At least the seller is helping out with offering free shipping.  Though for $45,000, I'd only trust myself to go pick it up and carry it home!

Dave


----------



## sqrly (Jul 3, 2013)

He should bump up the price 200 grand and maybe it will get better exposure on yahoo news.


----------



## bricycle (Jul 3, 2013)

sqrly said:


> He should bump up the price 200 grand and maybe it will get better exposure on yahoo news.




Now THAT"S funny!!!!!


----------



## bricycle (Jul 3, 2013)

For $45k you could have a pretty good selection of restored muscle car!!!!!


----------



## bricycle (Jul 3, 2013)

with the recession, you actually can pick up a 3 bedroom home for $50k.....


----------



## sqrly (Jul 3, 2013)

I normally ask one million dollars for most things I sell... but alas, I settle for under a hundred lousy bucks.


----------



## catfish (Jul 3, 2013)

Maybe we should all make him a low ball offer on ebay.......


----------



## Davy Sprockett (Jul 4, 2013)

*Give me a brake*



Bicycle Belle said:


> This is gorgeous and I've always loved this style of bike but $45,000???
> http://www.ebay.com/itm/Rare-1939-R...ultDomain_0&hash=item2c70588deb#ht_4772wt_883




I am really tired of seeing this listing...I think it's been on e-bay for over a year. He should take it to Copake...he's not even that far.


----------



## Sped Man (Jul 9, 2013)

catfish said:


> Maybe we should all make him a low ball offer on ebay.......

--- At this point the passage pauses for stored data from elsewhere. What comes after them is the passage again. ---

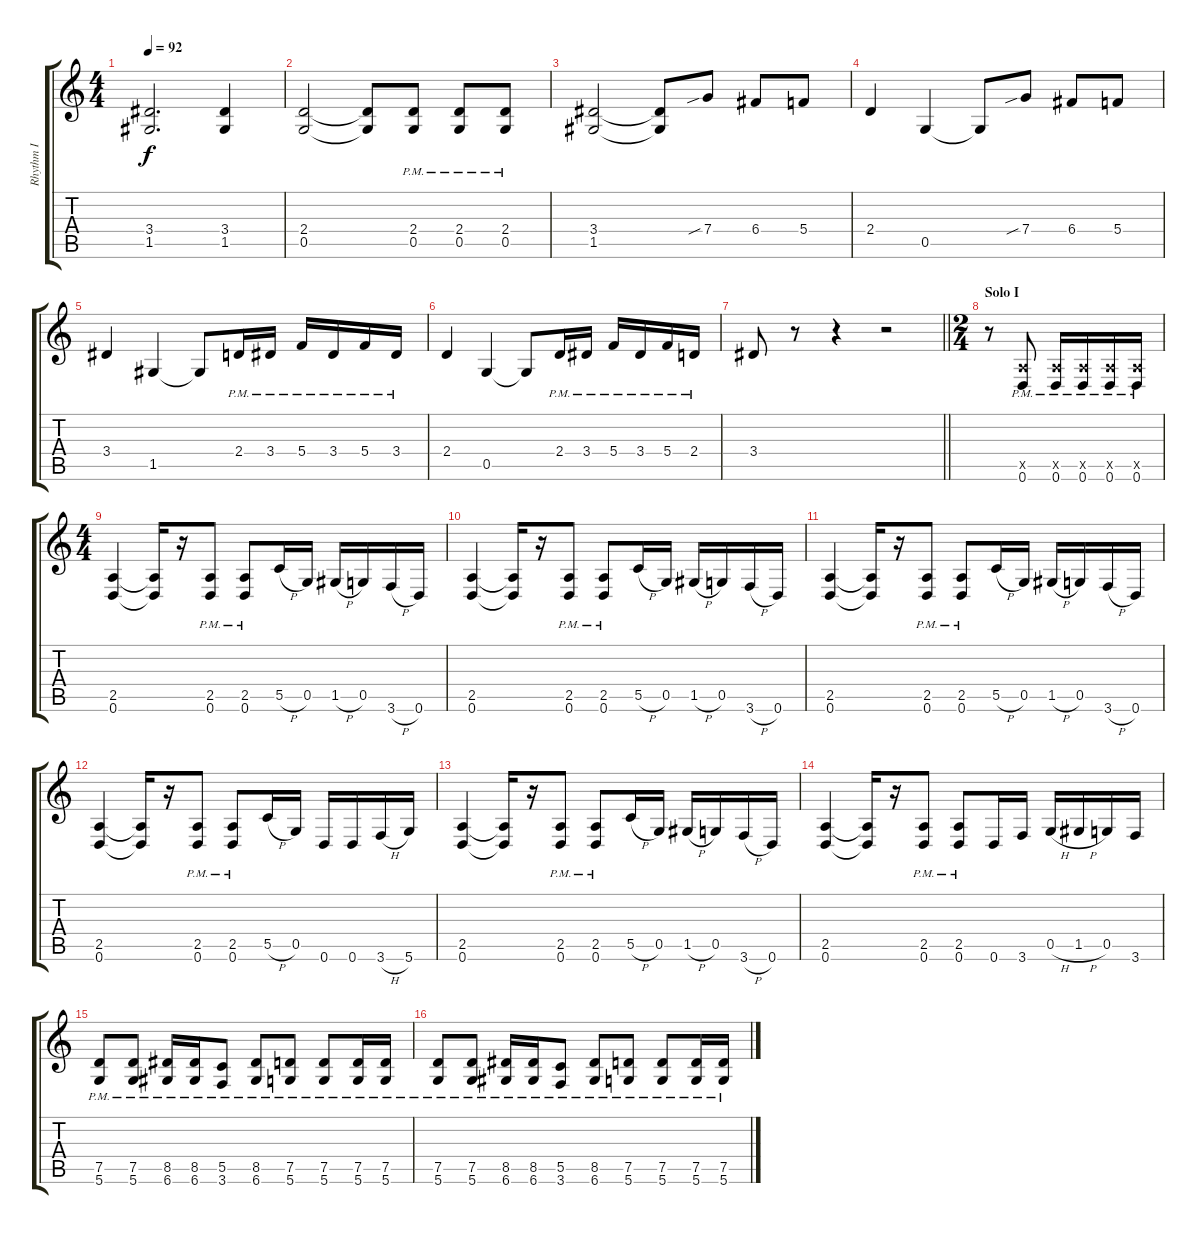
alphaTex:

\track ("Rhythm I" "Rhythm I") {instrument distortionguitar}
\staff {score tabs}
\tuning (D4 A3 F3 C3 G2 D2) {hide}
\ts (4 4)
\tempo 92
\clef g2
\ks c
(3.4 1.5).2{d dy f} (3.4 1.5).4 |
(2.4 0.5).2 (2.4{t} 0.5{t}).8 (2.4{pm} 0.5{pm}).8 (2.4{pm} 0.5{pm}).8 (2.4{pm} 0.5{pm}).8 |
(3.4 1.5).2 (3.4{t} 1.5{t}).8 7.4{sib}.8 6.4.8 5.4.8 |
2.4.4 0.5.4 0.5{t}.8 7.4{sib}.8 6.4.8 5.4.8 |
3.4.4 1.5.4 1.5{t}.8 2.4{pm}.16 3.4{pm}.16 5.4{pm}.16 3.4{pm}.16 5.4{pm}.16 3.4{pm}.16 |
2.4.4 0.5.4 0.5{t}.8 2.4{pm}.16 3.4{pm}.16 5.4{pm}.16 3.4{pm}.16 5.4{pm}.16 2.4{pm}.16 |
\barLineRight lightlight
3.4.8 r.8 r.4 r.2 |
\ts (2 4)
\section ("" "Solo I")
r.8 (2.5{x} 0.6{pm}).8 (2.5{x} 0.6{pm}).16 (2.5{x} 0.6{pm}).16 (2.5{x} 0.6{pm}).16 (2.5{x} 0.6{pm}).16 |
\ts (4 4)
(2.5 0.6).4 (2.5{t} 0.6{t}).16 r.16 (2.5{pm} 0.6{pm}).8 (2.5{pm} 0.6{pm}).8 5.5{h}.16 0.5.16 1.5{h}.16 0.5.16 3.6{h}.16 0.6.16 |
(2.5 0.6).4 (2.5{t} 0.6{t}).16 r.16 (2.5{pm} 0.6{pm}).8 (2.5{pm} 0.6{pm}).8 5.5{h}.16 0.5.16 1.5{h}.16 0.5.16 3.6{h}.16 0.6.16 |
(2.5 0.6).4 (2.5{t} 0.6{t}).16 r.16 (2.5{pm} 0.6{pm}).8 (2.5{pm} 0.6{pm}).8 5.5{h}.16 0.5.16 1.5{h}.16 0.5.16 3.6{h}.16 0.6.16 |
(2.5 0.6).4 (2.5{t} 0.6{t}).16 r.16 (2.5{pm} 0.6{pm}).8 (2.5{pm} 0.6{pm}).8 5.5{h}.16 0.5.16 0.6.16 0.6.16 3.6{h}.16 5.6.16 |
(2.5 0.6).4 (2.5{t} 0.6{t}).16 r.16 (2.5{pm} 0.6{pm}).8 (2.5{pm} 0.6{pm}).8 5.5{h}.16 0.5.16 1.5{h}.16 0.5.16 3.6{h}.16 0.6.16 |
(2.5 0.6).4 (2.5{t} 0.6{t}).16 r.16 (2.5{pm} 0.6{pm}).8 (2.5{pm} 0.6{pm}).8 0.6.16 3.6.16 0.5{h}.16 1.5{h}.16 0.5.16 3.6.16 |
(7.5{pm} 5.6{pm}).8 (7.5{pm} 5.6{pm}).8 (8.5{pm} 6.6{pm}).16 (8.5{pm} 6.6{pm}).16 (5.5{pm} 3.6{pm}).8 (8.5{pm} 6.6{pm}).8 (7.5{pm} 5.6{pm}).8 (7.5{pm} 5.6{pm}).8 (7.5{pm} 5.6{pm}).16 (7.5{pm} 5.6{pm}).16 |
(7.5{pm} 5.6{pm}).8 (7.5{pm} 5.6{pm}).8 (8.5{pm} 6.6{pm}).16 (8.5{pm} 6.6{pm}).16 (5.5{pm} 3.6{pm}).8 (8.5{pm} 6.6{pm}).8 (7.5{pm} 5.6{pm}).8 (7.5{pm} 5.6{pm}).8 (7.5{pm} 5.6{pm}).16 (7.5{pm} 5.6{pm}).16
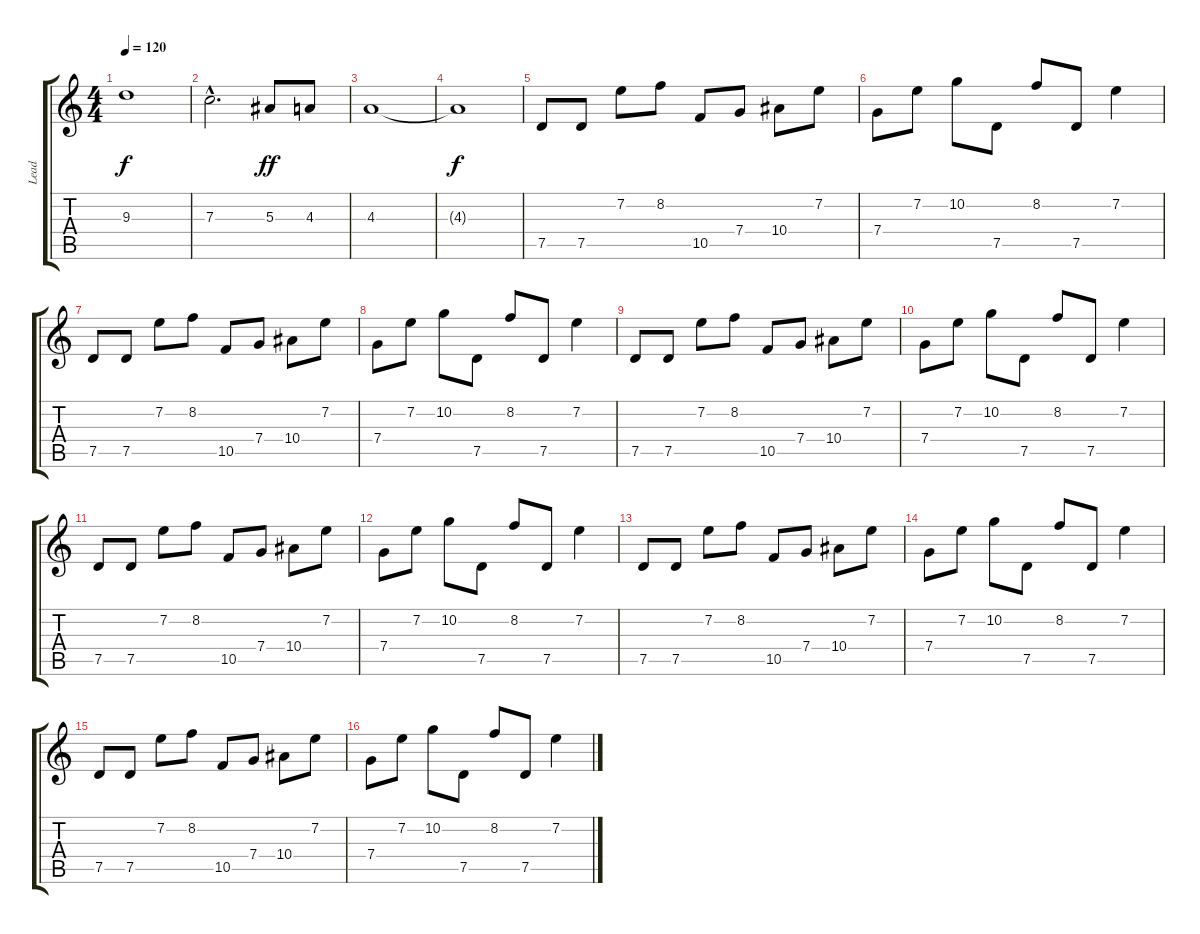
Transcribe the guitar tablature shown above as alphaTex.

\track ("Lead" "Lead") {instrument distortionguitar}
\staff {score tabs}
\tuning (D4 A3 F3 C3 G2 D2) {hide}
\ts (4 4)
\tempo 120
\clef g2
\ks c
9.3.1{dy f} |
7.3{hac}.2{d} 5.3.8{dy ff} 4.3.8 |
4.3.1 |
4.3{t}.1{dy f} |
7.5.8 7.5.8 7.2.8 8.2.8 10.5.8 7.4.8 10.4.8 7.2.8 |
7.4.8 7.2.8 10.2.8 7.5.8 8.2.8 7.5.8 7.2.4 |
7.5.8 7.5.8 7.2.8 8.2.8 10.5.8 7.4.8 10.4.8 7.2.8 |
7.4.8 7.2.8 10.2.8 7.5.8 8.2.8 7.5.8 7.2.4 |
7.5.8 7.5.8 7.2.8 8.2.8 10.5.8 7.4.8 10.4.8 7.2.8 |
7.4.8 7.2.8 10.2.8 7.5.8 8.2.8 7.5.8 7.2.4 |
7.5.8 7.5.8 7.2.8 8.2.8 10.5.8 7.4.8 10.4.8 7.2.8 |
7.4.8 7.2.8 10.2.8 7.5.8 8.2.8 7.5.8 7.2.4 |
7.5.8 7.5.8 7.2.8 8.2.8 10.5.8 7.4.8 10.4.8 7.2.8 |
7.4.8 7.2.8 10.2.8 7.5.8 8.2.8 7.5.8 7.2.4 |
7.5.8 7.5.8 7.2.8 8.2.8 10.5.8 7.4.8 10.4.8 7.2.8 |
7.4.8 7.2.8 10.2.8 7.5.8 8.2.8 7.5.8 7.2.4
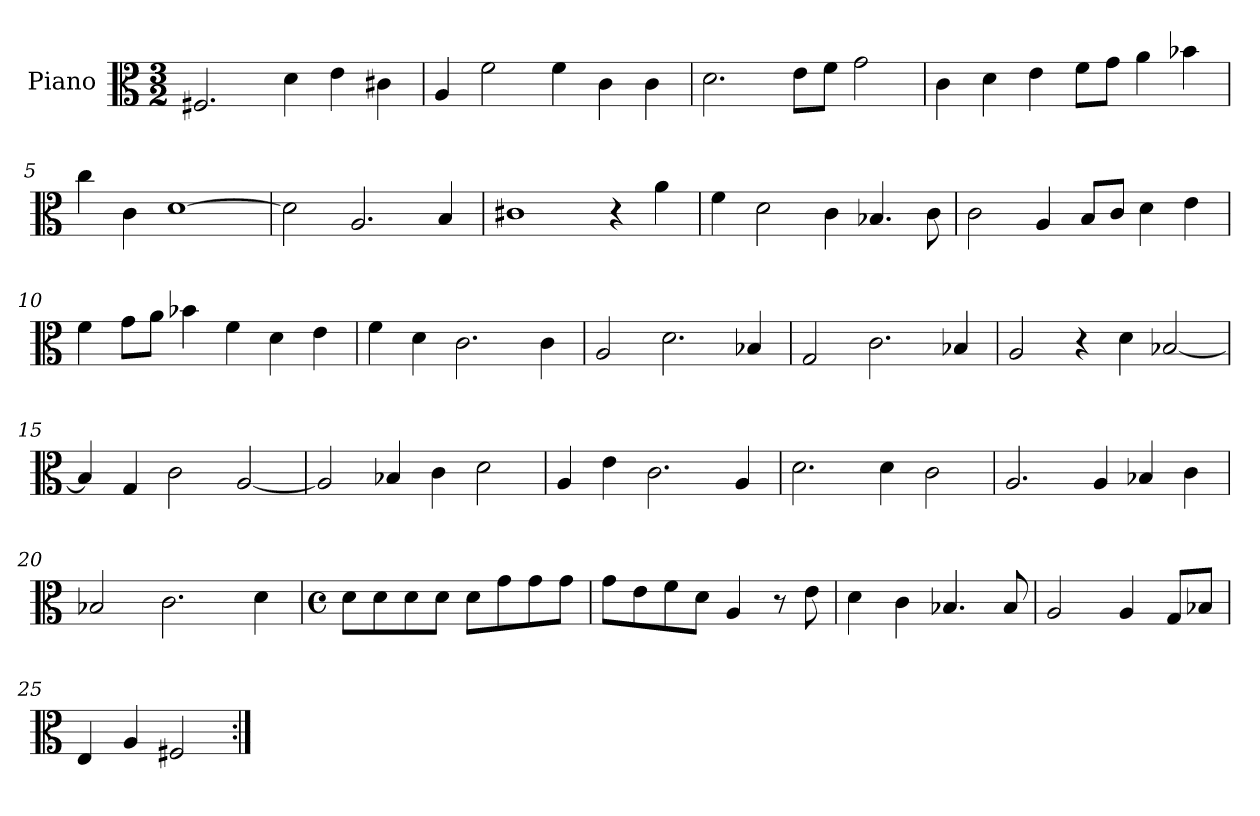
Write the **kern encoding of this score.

**kern
*part1
*staff1
*I"Piano
*I'Pno.
*clefC3
*k[]
*M3/2
=1
2.F#X/
4d\
4e\
4c#X\
=2
4A/
2f\
4f\
4c\
4c\
=3
2.d\
8e\L
8f\J
2g\
=4
4c\
4d\
4e\
8f\L
8g\J
4a\
4b-X\
=5
4cc\
4c\
[1d
=6
2d\]
2.A/
4B/
=7
1c#X
4r
4a\
!!LO:LB:g=z
=8
4f\
2d\
4c\
4.B-X/
8c\
=9
2c\
4A/
8B/L
8c/J
4d\
4e\
=10
4f\
8g\L
8a\J
4b-X\
4f\
4d\
4e\
=11
4f\
4d\
2.c\
4c\
=12
2A/
2.d\
4B-X/
=13
2G/
2.c\
4B-X/
=14
2A/
4r
4d\
[2B-X/
!!LO:LB:g=z
=15
4B-/]
4G/
2c\
[2A/
=16
2A/]
4B-X/
4c\
2d\
=17
4A/
4e\
2.c\
4A/
=18
2.d\
4d\
2c\
=19
2.A/
4A/
4B-X/
4c\
=20
2B-X/
2.c\
4d\
=21
*M4/4
*met(c)
8d\L
8d\
8d\
8d\J
8d\L
8g\
8g\
8g\J
!!LO:LB:g=z
=22
8g\L
8e\
8f\
8d\J
4A/
8r
8e\
=23
4d\
4c\
4.B-X/
8B-/
=24
2A/
4A/
8G/L
8B-X/J
=25
4E/
4A/
2F#X/
=:|!
*-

He rejected my $50 offer for the king of all bicycles. We all have to admit one thing, that bike is really nice.  It is unfortunate that he is insane. King of all bicycles my behind! It is obvious that bike is mint and probably came out of some museum. Given it condition it would be realistically worth about $3500-$4K to the right buyer. If I had to chose between that bike or a Shelby Air Flow I would chose the Shelby.


He has relisted it again. He didn't raise the price though. He kept it at $45000. Feel free to low ball him


----------